このレポートは、かたつむりNo.317[2008(平成20)08.31]に掲載されました

戻る

番外編 歴史の跡を訪ねて(2)
−坂本龍馬が泊まった寺田屋(京都市伏見区)−
運営委員 高 木 茂 行
 
 8月活動が終り9月活動を向かえる頃には、暑さも少しずつ和らぎ、旅行するには一番良い季節を向ける。 そんな時、博物館やプラネタリウムなどの科学施設を訪ねるだけでなく、史跡を訪ねるのも面白いだろう。 これまでに訪れ、印象に残った史跡を紹介する。
 さて、皆さんは幕末の志士坂本龍馬をご存知だろうか? 詳しくは知らなくても名前だけは聞いたことがあるだろう。今も多くの人々に尊敬され愛されている人物だ。 坂本龍馬は土佐藩(高知県)に生まれ、日本の明治維新に計り知れない功績を残してくれた。 坂本龍馬が偉いのは卓抜たる先見性を持って新しい政策を打ち出し、それを実行したことだ。
 彼が残した偉業はなんといっても、薩長同盟の締結と大政奉還の奏上だろう1)。 当時の日本はペリーの来航により、国中が混乱していた。 幕府が現体制を維持しようとする一方、それを倒そうとする藩や人物が現れていた。 会津藩(福島県)、桑名藩(三重県)などが幕府を維持しようとしたのに対し、 長州藩(山口県)、薩摩藩(鹿児島県)などは幕府を倒そうとしていた。
 江戸時代の日本は藩が政治単位になっていて、藩が異なるというのは、今の感覚では国が異なるようなものだった。 同じように幕府を倒そうとした長州藩と薩摩藩でも、アメリカとロシアぐらいに遠い存在だった。 両藩は幕府を倒そうとさまざまな活動を行いながら、その主導権争いをしていた。 両藩が協力することなど誰も考えつかなかった。だが、龍馬は幕府を倒すためには、両藩の協力が必要と考えた。 そして、薩摩藩の西郷隆盛と長州藩の木戸孝允との面会にこぎつけ、薩長連合の締結を実現させた。

- - -

坂本龍馬についての記事によると、龍馬はどの藩に生まれましたか。

一覧:

- - -

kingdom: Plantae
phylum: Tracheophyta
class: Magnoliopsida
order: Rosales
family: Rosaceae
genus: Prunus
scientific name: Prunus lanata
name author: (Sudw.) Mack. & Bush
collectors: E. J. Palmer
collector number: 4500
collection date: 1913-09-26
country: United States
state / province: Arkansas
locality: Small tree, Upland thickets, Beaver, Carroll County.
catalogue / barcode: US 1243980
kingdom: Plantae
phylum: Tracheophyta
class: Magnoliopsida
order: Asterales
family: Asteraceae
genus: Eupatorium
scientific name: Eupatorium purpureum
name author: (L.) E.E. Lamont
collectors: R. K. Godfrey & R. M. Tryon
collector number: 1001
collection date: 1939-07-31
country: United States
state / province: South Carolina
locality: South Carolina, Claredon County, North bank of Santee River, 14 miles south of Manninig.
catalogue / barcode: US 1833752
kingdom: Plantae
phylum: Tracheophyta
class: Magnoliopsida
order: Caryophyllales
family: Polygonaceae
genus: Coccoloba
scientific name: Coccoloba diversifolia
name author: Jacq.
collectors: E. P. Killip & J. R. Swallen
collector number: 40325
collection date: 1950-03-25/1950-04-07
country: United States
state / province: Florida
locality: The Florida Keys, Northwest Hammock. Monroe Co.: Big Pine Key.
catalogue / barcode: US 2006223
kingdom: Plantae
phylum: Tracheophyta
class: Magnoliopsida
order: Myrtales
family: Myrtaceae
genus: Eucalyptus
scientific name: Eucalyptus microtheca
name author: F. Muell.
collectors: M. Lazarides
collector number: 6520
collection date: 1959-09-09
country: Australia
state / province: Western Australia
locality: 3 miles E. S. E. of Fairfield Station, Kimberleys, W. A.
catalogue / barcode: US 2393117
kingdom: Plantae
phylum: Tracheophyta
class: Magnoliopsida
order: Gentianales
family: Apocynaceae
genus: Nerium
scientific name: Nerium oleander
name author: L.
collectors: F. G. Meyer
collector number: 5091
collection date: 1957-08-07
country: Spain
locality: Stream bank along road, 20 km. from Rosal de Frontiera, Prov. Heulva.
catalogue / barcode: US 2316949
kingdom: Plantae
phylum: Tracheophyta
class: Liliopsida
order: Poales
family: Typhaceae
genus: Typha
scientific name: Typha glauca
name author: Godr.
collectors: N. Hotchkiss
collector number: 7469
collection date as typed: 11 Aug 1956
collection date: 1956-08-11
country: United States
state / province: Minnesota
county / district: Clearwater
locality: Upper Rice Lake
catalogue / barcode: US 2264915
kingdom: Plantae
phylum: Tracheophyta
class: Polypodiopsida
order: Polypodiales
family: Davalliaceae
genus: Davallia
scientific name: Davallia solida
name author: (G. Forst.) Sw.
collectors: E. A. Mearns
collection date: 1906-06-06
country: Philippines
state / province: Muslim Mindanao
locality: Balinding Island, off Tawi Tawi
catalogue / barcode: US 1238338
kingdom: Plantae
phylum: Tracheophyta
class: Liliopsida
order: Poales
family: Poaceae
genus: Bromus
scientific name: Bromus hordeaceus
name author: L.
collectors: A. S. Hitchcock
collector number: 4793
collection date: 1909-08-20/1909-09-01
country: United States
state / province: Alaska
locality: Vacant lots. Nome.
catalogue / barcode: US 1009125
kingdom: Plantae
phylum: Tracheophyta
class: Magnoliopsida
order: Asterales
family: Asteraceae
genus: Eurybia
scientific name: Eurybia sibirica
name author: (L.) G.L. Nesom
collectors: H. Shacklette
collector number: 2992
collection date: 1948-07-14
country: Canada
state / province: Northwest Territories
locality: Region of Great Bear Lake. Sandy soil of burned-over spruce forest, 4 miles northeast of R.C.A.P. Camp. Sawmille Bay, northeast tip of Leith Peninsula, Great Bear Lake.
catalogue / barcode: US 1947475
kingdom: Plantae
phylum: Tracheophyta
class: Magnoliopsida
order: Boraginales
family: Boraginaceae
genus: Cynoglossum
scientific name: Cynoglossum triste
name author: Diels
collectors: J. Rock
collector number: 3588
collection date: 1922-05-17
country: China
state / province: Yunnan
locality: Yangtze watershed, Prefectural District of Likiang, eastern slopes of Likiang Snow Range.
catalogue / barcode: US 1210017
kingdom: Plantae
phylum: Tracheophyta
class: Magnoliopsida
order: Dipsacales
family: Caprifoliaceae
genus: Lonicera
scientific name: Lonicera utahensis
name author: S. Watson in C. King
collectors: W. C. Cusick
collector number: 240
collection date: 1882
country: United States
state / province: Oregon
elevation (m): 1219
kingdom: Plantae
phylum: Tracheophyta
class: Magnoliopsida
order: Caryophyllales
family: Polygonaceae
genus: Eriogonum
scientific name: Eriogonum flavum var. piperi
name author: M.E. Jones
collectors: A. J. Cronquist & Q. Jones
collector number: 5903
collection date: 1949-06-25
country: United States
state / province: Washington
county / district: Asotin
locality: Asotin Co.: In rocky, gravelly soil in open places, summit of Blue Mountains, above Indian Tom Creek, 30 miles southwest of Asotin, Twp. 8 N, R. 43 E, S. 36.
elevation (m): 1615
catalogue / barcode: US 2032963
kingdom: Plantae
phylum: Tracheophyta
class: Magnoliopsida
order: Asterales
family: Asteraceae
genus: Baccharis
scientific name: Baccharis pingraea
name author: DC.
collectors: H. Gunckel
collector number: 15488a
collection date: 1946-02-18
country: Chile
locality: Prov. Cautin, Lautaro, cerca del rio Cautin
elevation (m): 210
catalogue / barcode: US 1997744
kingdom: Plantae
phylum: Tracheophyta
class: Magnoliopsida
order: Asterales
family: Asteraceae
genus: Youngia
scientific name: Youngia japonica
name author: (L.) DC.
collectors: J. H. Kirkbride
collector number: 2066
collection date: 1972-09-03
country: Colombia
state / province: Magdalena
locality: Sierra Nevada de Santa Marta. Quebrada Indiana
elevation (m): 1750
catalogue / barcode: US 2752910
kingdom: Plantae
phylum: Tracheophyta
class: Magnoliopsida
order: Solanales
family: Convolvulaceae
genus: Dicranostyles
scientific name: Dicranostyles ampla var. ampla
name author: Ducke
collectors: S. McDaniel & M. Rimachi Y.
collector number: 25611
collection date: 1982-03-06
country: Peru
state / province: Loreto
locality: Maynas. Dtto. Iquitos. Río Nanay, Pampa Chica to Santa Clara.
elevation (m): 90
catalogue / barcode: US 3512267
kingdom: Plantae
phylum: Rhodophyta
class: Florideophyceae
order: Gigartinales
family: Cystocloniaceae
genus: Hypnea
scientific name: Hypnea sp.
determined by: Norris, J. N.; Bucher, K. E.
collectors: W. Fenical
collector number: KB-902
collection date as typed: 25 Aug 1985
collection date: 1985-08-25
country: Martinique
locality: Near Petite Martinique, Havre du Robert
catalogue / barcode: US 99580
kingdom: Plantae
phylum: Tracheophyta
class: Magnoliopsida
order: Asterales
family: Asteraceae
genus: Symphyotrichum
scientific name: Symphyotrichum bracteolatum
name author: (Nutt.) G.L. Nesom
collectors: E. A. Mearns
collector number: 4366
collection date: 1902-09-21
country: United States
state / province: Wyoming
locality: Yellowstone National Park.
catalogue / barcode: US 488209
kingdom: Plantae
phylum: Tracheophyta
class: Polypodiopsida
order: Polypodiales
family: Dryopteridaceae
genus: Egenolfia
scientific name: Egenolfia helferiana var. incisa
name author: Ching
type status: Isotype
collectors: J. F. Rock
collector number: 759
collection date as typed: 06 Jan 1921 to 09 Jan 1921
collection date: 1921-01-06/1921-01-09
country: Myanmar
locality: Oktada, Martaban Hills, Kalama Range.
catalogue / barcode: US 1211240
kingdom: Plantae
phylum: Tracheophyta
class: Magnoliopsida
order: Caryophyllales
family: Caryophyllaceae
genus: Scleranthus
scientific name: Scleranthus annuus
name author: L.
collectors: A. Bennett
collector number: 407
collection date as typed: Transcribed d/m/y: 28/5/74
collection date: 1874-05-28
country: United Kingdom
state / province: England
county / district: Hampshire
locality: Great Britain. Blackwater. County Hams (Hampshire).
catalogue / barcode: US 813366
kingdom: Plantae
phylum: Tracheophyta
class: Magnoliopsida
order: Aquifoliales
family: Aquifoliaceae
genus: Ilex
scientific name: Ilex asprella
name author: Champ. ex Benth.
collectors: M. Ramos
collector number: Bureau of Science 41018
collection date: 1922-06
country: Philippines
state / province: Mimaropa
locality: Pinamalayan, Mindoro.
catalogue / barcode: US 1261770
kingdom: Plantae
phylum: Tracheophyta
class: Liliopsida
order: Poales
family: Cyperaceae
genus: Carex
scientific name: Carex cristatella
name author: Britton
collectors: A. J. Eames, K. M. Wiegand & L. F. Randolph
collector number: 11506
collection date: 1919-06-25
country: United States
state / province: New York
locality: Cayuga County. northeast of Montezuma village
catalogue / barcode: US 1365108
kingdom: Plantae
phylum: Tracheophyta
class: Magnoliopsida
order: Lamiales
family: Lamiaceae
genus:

- - -

解答: 土佐藩(高知県)です。